-------- Records shown --------

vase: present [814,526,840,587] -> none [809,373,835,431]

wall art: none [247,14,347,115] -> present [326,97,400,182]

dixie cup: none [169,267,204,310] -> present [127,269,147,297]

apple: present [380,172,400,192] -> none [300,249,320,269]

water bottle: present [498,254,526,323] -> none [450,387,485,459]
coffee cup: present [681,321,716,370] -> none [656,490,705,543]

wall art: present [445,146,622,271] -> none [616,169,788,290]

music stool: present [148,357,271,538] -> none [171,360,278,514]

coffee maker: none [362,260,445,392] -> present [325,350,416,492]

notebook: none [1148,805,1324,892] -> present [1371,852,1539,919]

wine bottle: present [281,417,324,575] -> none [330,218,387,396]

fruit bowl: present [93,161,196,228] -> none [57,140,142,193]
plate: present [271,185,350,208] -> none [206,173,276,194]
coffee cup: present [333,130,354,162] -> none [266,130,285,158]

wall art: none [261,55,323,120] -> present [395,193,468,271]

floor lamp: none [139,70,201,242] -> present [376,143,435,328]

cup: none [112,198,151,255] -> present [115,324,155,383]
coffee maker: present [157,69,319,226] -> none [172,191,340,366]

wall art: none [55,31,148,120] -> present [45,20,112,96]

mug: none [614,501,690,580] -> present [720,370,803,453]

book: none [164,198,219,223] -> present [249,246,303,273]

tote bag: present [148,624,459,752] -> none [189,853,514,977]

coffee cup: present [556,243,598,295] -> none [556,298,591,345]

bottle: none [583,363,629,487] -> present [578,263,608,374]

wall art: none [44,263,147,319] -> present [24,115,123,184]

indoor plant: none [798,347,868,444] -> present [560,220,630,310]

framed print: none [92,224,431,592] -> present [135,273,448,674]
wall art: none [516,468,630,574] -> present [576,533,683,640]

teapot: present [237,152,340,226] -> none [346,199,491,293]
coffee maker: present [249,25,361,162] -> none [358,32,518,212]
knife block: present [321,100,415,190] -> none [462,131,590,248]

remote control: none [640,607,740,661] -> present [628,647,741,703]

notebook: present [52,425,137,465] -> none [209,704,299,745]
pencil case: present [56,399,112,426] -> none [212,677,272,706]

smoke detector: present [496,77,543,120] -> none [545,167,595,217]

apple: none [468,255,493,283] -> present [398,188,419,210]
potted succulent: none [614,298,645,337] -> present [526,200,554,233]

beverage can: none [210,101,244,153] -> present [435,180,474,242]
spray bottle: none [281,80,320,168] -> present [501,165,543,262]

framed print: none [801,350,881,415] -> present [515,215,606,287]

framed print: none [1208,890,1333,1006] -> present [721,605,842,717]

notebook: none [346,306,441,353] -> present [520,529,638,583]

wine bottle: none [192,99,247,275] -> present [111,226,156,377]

--------

Having read the material, return all of it word for word.

vase: present [814,526,840,587] -> none [809,373,835,431]

wall art: none [247,14,347,115] -> present [326,97,400,182]

dixie cup: none [169,267,204,310] -> present [127,269,147,297]

apple: present [380,172,400,192] -> none [300,249,320,269]

water bottle: present [498,254,526,323] -> none [450,387,485,459]
coffee cup: present [681,321,716,370] -> none [656,490,705,543]

wall art: present [445,146,622,271] -> none [616,169,788,290]

music stool: present [148,357,271,538] -> none [171,360,278,514]

coffee maker: none [362,260,445,392] -> present [325,350,416,492]

notebook: none [1148,805,1324,892] -> present [1371,852,1539,919]

wine bottle: present [281,417,324,575] -> none [330,218,387,396]

fruit bowl: present [93,161,196,228] -> none [57,140,142,193]
plate: present [271,185,350,208] -> none [206,173,276,194]
coffee cup: present [333,130,354,162] -> none [266,130,285,158]

wall art: none [261,55,323,120] -> present [395,193,468,271]

floor lamp: none [139,70,201,242] -> present [376,143,435,328]

cup: none [112,198,151,255] -> present [115,324,155,383]
coffee maker: present [157,69,319,226] -> none [172,191,340,366]

wall art: none [55,31,148,120] -> present [45,20,112,96]

mug: none [614,501,690,580] -> present [720,370,803,453]

book: none [164,198,219,223] -> present [249,246,303,273]

tote bag: present [148,624,459,752] -> none [189,853,514,977]

coffee cup: present [556,243,598,295] -> none [556,298,591,345]

bottle: none [583,363,629,487] -> present [578,263,608,374]

wall art: none [44,263,147,319] -> present [24,115,123,184]

indoor plant: none [798,347,868,444] -> present [560,220,630,310]

framed print: none [92,224,431,592] -> present [135,273,448,674]
wall art: none [516,468,630,574] -> present [576,533,683,640]

teapot: present [237,152,340,226] -> none [346,199,491,293]
coffee maker: present [249,25,361,162] -> none [358,32,518,212]
knife block: present [321,100,415,190] -> none [462,131,590,248]

remote control: none [640,607,740,661] -> present [628,647,741,703]

notebook: present [52,425,137,465] -> none [209,704,299,745]
pencil case: present [56,399,112,426] -> none [212,677,272,706]

smoke detector: present [496,77,543,120] -> none [545,167,595,217]

apple: none [468,255,493,283] -> present [398,188,419,210]
potted succulent: none [614,298,645,337] -> present [526,200,554,233]

beverage can: none [210,101,244,153] -> present [435,180,474,242]
spray bottle: none [281,80,320,168] -> present [501,165,543,262]

framed print: none [801,350,881,415] -> present [515,215,606,287]

framed print: none [1208,890,1333,1006] -> present [721,605,842,717]

notebook: none [346,306,441,353] -> present [520,529,638,583]

wine bottle: none [192,99,247,275] -> present [111,226,156,377]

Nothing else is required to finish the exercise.